そんな当時の校長先生と3年ぶりくらいに会ったのだ。退職もされてどんな感じになってるのかなぁと楽しみだったが、期待を裏切らず、目は当時のままギラギラしていた。「あぁ、三つ子の魂百までなんて言うけど、変わってないなぁ」と思った。今まで私が関わってきた学校の先生の中でも、これほど教育に向き合ってきて(厳しすぎるけど 笑)、『信念』をもっている人は見たことがないなと感じている。とても賢い方で、軸がぶれないから、言っていることが変わらない。本当に賢い人というのは『本質(その物事の大切な中心部分)』を見極めているのがよく分かる。結構周りに恐れられていた存在だったけれど、「子どもためだからな」という言葉がたびたび出てくるところに、聞いていて心地よさを感じた。やり方は違えど、教育界にいなくてはならない存在だったんだなと、当時を振り返る。

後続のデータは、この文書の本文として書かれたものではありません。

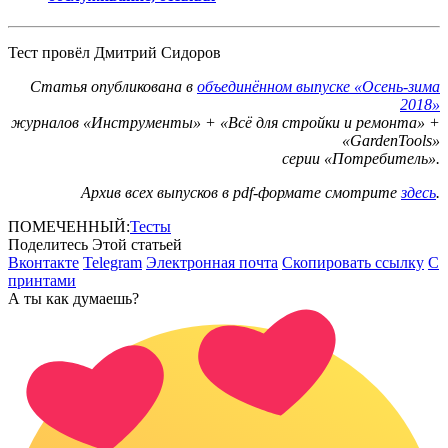
Тест провёл Дмитрий Сидоров
Статья опубликована в
объединённом выпуске «Осень-зима
2018»
журналов «Инструменты» + «Всё для стройки и ремонта» +
«GardenTools»
серии «Потребитель».
Архив всех выпусков в pdf-формате смотрите
здесь
.
ПОМЕЧЕННЫЙ:
Тесты
Поделитесь Этой статьей
Вконтакте
Telegram
Электронная почта
Скопировать ссылку
С
принтами
А ты как думаешь?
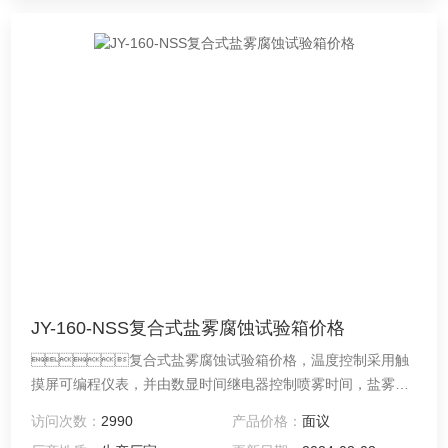
JY-160-NSS复合式盐雾腐蚀试验箱价格
复合式盐雾腐蚀试验箱价格，温度控制采用触
摸屏可编程仪表，并由数显时间继电器控制喷雾时间，盐雾、
恒湿、干燥周期程式可设。
访问次数：
2990
产品价格：
面议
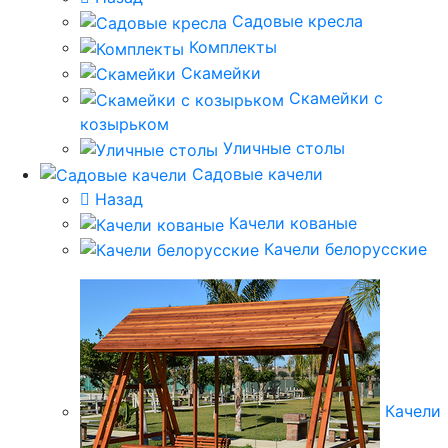
Садовые кресла
Комплекты
Скамейки
Скамейки с
козырьком
Уличные столы
Садовые качели
Назад
Качели кованые
Качели белорусские
Качели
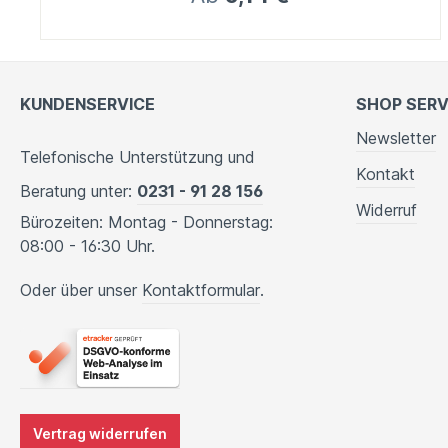
KUNDENSERVICE
SHOP SERV
Newsletter
Telefonische Unterstützung und
Kontakt
Beratung unter:
0231 - 91 28 156
Widerruf
Bürozeiten: Montag - Donnerstag:
08:00 - 16:30 Uhr.
Oder über unser
Kontaktformular
.
Vertrag widerrufen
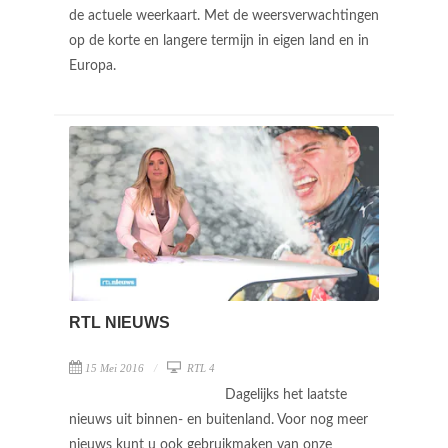
de actuele weerkaart. Met de weersverwachtingen
op de korte en langere termijn in eigen land en in
Europa.
RTL NIEUWS
15 Mei 2016
RTL 4
Dagelijks het laatste
nieuws uit binnen- en buitenland. Voor nog meer
nieuws kunt u ook gebruikmaken van onze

さて。思い出話が長くなってしまったが、みんなの周りにも、「本物」と言える人はいるはずだ。何かに夢中になって没頭していて、一人でもグングン突き進んでいける人。周りに流されない人。信念がある人。行動力がある人…など。それは、クラスの中の友達かもしれないし、学年は違うけど同じ学校の人なのかもしれない。身近な大人かもしれない。この記事の冒頭で言ったような世間的にも有名な遠い存在の人ではなく、お金を払わないと会えないわけでもない人。きっといると思う。見渡してみてほしい。そして、できればその人と関りをもってみてほしい。きっとその人の「行動」が「言葉」が、あなたの胸にグサグサと刺さるはずだから。そして影響し合って、きっとあなたの心にも「あなただけの火」が灯るかもしれないから。
忘れてはいけないのは、若い君たちは今が人生の『全盛期』だということ。10代は自由だ。そして、自由には責任があることを自覚しよう。1日でも早くから本物に触れた方がいいことは、言うまでもない。